The Indians looked at Baez as part of a bigger deal for Carlos Carrasco or Danny Salazar, but Cleveland has a reputation for using trade talks to get a better read on its farm system. The San Diego Padres didn’t push hard enough to move Tyson Ross. The Philadelphia Phillies and Atlanta Braves actually liked Jorge Soler more than Baez while shopping Cole Hamels and Shelby Miller.

“The only thing you were wondering was: Could he calm down his swing?” Wilken said. “There were times you could see a pretty decent two-strike swing as an amateur. It would be rare, but if you were there to see it, you’d say: ‘OK, I can gamble on that.’ I can gamble on (Cubs hitting coach John) Mallee or whoever else they want to give credit for (those) better two-strike swings.

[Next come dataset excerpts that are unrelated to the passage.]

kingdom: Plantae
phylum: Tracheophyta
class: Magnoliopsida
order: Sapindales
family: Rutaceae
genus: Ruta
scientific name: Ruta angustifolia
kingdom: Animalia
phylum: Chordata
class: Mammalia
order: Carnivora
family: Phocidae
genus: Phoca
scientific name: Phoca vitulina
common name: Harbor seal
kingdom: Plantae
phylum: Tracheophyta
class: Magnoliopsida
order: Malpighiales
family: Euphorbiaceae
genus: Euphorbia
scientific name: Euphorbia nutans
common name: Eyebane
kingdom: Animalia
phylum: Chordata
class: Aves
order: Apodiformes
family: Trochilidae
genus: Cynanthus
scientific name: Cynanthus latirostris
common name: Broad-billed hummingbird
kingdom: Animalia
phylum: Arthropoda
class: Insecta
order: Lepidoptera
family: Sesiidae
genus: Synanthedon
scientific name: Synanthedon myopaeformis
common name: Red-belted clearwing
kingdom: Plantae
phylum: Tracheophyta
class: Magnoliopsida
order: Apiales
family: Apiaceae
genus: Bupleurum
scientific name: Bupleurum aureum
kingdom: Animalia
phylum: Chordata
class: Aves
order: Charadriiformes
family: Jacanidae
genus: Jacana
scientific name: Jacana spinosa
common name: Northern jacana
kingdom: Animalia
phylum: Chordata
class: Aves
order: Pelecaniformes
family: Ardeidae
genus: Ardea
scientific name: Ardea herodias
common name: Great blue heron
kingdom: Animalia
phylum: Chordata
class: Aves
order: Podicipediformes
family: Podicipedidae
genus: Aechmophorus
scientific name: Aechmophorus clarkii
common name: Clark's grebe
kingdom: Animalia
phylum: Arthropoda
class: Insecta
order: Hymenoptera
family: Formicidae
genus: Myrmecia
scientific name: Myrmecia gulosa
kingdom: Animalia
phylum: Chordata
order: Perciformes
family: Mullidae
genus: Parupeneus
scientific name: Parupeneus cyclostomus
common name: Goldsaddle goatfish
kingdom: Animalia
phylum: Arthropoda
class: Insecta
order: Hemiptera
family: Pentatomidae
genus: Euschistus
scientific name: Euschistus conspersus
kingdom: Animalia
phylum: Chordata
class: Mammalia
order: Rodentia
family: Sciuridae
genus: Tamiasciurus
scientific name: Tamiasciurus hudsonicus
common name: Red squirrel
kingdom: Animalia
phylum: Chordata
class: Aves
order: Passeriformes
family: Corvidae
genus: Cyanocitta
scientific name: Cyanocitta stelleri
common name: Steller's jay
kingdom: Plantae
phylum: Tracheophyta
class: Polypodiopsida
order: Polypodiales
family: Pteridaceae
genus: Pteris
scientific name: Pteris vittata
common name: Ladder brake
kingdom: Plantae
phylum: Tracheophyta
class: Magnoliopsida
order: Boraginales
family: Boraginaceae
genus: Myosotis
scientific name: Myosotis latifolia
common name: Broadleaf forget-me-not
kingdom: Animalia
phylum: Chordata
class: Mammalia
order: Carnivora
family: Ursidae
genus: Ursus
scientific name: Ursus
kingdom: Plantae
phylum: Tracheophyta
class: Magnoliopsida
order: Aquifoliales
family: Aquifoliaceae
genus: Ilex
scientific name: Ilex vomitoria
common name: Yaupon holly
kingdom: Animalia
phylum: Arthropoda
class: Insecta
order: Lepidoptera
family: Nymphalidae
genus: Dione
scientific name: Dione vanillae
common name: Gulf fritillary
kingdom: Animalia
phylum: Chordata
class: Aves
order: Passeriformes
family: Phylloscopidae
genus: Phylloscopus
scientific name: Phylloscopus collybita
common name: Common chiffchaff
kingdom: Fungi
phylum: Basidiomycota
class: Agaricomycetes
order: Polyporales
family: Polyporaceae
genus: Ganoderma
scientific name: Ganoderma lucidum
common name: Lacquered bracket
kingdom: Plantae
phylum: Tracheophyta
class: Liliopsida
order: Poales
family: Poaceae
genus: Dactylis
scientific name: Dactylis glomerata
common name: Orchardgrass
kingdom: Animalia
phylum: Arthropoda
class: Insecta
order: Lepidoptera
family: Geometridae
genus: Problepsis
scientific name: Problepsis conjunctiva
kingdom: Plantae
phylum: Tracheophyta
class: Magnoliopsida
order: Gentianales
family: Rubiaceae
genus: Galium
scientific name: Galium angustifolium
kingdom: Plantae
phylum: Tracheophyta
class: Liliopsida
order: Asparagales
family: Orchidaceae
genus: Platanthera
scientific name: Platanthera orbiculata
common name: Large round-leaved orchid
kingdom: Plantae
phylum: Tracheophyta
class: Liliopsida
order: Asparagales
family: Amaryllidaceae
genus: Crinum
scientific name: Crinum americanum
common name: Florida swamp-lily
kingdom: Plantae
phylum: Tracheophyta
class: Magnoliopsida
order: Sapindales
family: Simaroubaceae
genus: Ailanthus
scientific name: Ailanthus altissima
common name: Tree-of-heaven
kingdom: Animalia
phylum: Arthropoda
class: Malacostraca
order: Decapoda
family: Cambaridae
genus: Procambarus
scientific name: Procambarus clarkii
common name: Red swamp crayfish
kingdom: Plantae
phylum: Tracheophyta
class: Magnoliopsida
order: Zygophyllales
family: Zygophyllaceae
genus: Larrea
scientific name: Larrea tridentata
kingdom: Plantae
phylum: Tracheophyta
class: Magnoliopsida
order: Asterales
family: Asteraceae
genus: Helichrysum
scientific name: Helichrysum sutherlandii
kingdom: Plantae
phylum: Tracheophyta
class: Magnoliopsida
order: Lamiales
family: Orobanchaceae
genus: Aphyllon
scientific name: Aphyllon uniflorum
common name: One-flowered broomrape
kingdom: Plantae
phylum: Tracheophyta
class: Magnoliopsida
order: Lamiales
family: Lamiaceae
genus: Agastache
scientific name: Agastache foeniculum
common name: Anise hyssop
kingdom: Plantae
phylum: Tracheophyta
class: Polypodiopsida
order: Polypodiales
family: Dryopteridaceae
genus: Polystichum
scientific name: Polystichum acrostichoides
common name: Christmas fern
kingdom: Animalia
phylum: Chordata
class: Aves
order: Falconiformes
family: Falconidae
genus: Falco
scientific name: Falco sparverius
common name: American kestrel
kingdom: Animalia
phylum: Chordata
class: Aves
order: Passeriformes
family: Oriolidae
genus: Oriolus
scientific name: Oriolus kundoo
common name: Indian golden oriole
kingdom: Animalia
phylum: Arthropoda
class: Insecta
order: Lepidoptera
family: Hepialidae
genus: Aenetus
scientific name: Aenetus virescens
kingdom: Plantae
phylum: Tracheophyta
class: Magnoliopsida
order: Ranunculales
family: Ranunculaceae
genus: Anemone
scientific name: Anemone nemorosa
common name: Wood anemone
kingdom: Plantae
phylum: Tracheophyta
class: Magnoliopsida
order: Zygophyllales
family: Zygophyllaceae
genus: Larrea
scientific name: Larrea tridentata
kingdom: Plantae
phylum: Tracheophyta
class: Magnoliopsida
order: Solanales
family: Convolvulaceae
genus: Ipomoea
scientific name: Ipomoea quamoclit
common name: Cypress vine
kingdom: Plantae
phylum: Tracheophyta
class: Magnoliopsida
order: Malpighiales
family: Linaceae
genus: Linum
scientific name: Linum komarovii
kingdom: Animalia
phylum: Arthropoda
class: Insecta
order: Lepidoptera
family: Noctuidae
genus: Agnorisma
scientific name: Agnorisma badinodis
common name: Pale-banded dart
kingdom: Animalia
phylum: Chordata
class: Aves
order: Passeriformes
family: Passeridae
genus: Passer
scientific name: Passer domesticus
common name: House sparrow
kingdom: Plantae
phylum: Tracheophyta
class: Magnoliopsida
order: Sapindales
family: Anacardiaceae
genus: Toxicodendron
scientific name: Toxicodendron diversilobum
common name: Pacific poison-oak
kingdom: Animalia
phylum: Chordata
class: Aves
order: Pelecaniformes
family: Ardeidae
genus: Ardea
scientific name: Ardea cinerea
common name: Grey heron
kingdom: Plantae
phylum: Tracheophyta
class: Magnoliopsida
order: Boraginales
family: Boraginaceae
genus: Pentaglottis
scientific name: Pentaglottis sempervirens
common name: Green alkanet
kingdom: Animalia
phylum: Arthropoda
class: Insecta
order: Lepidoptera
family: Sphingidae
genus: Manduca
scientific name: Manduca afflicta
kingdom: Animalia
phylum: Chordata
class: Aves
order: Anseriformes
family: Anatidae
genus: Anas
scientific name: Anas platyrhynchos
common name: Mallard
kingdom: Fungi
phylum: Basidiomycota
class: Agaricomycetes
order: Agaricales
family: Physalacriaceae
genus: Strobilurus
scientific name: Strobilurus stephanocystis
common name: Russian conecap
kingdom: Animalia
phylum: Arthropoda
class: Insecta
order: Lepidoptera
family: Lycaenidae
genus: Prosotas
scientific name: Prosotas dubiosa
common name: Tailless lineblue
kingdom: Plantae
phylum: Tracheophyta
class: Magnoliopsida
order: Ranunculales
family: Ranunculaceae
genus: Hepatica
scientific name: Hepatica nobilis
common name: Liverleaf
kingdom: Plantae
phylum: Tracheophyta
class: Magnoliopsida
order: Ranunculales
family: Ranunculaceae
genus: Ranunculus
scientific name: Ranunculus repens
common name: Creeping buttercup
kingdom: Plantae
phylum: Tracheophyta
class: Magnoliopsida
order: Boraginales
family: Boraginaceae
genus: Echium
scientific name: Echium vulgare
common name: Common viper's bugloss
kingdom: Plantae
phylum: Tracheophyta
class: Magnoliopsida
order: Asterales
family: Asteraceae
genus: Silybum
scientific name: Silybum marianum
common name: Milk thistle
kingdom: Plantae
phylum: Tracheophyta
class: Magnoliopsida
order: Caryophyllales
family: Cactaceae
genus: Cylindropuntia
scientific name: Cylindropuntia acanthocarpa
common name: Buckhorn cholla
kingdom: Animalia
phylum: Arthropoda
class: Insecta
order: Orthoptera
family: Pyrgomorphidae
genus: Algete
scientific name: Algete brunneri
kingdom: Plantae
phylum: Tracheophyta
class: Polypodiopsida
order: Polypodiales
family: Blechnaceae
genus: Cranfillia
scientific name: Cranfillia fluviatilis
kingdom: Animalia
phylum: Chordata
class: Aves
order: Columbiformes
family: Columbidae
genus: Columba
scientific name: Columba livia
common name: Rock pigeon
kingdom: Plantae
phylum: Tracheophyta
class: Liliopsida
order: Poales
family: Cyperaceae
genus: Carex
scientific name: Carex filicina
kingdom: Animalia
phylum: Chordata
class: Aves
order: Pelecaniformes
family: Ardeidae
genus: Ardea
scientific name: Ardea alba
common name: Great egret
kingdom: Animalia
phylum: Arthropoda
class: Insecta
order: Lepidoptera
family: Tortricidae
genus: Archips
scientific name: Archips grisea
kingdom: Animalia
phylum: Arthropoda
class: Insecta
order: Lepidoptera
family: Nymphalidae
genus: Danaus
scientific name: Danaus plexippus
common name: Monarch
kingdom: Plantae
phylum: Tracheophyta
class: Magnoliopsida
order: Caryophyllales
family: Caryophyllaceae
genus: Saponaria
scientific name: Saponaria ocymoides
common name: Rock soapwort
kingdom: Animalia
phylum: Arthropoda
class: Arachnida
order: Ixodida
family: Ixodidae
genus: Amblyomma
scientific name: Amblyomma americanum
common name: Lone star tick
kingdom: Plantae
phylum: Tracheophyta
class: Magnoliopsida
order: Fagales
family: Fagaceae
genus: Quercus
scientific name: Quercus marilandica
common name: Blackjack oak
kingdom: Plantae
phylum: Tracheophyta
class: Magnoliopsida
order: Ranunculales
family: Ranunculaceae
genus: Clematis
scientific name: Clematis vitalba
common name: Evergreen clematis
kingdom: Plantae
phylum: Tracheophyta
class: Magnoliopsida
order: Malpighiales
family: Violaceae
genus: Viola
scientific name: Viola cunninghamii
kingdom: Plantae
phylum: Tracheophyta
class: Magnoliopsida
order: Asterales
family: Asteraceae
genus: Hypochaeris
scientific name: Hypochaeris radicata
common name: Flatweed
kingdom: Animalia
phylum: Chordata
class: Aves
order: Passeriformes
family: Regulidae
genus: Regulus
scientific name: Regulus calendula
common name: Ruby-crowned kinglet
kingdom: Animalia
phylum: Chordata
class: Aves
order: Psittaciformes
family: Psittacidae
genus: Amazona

“Credit whoever talked to him. Credit to him for taking (the advice). But that ability was there – and I don’t know if people got to see that. And there were only glimpses of that. Fortunately, it happened it front of me. That made it much easier, because all the rest of his game was fine. He wasn’t (some) crude (player).”

Another middle infielder born in Puerto Rico who moved to Florida also caught Wilken’s attention that year. But the Cubs had reports that Francisco Lindor would go in the third-to-sixth range near the top of the first round. The future All-Star shortstop surprisingly fell to the Indians at No. 8, or one spot in front of Baez.

“He was the ‘Steady Eddie,’” Wilken said. “He didn’t have that field charisma or flair that Baez had. But he was – if there’s such a thing with a high school guy – a sure draft. We kind of throw that tag mostly on college guys. But Lindor was far ahead of the scales as far as being under control of himself at the age of 17.

“If we did call a timeout or whatever, I still think at the end I might have taken Baez, just because of the damage he could possibly do as an offensive player.”

And now either Baez (108 years) or Lindor (68 years) will be front and center when one team finally ends a World Series drought.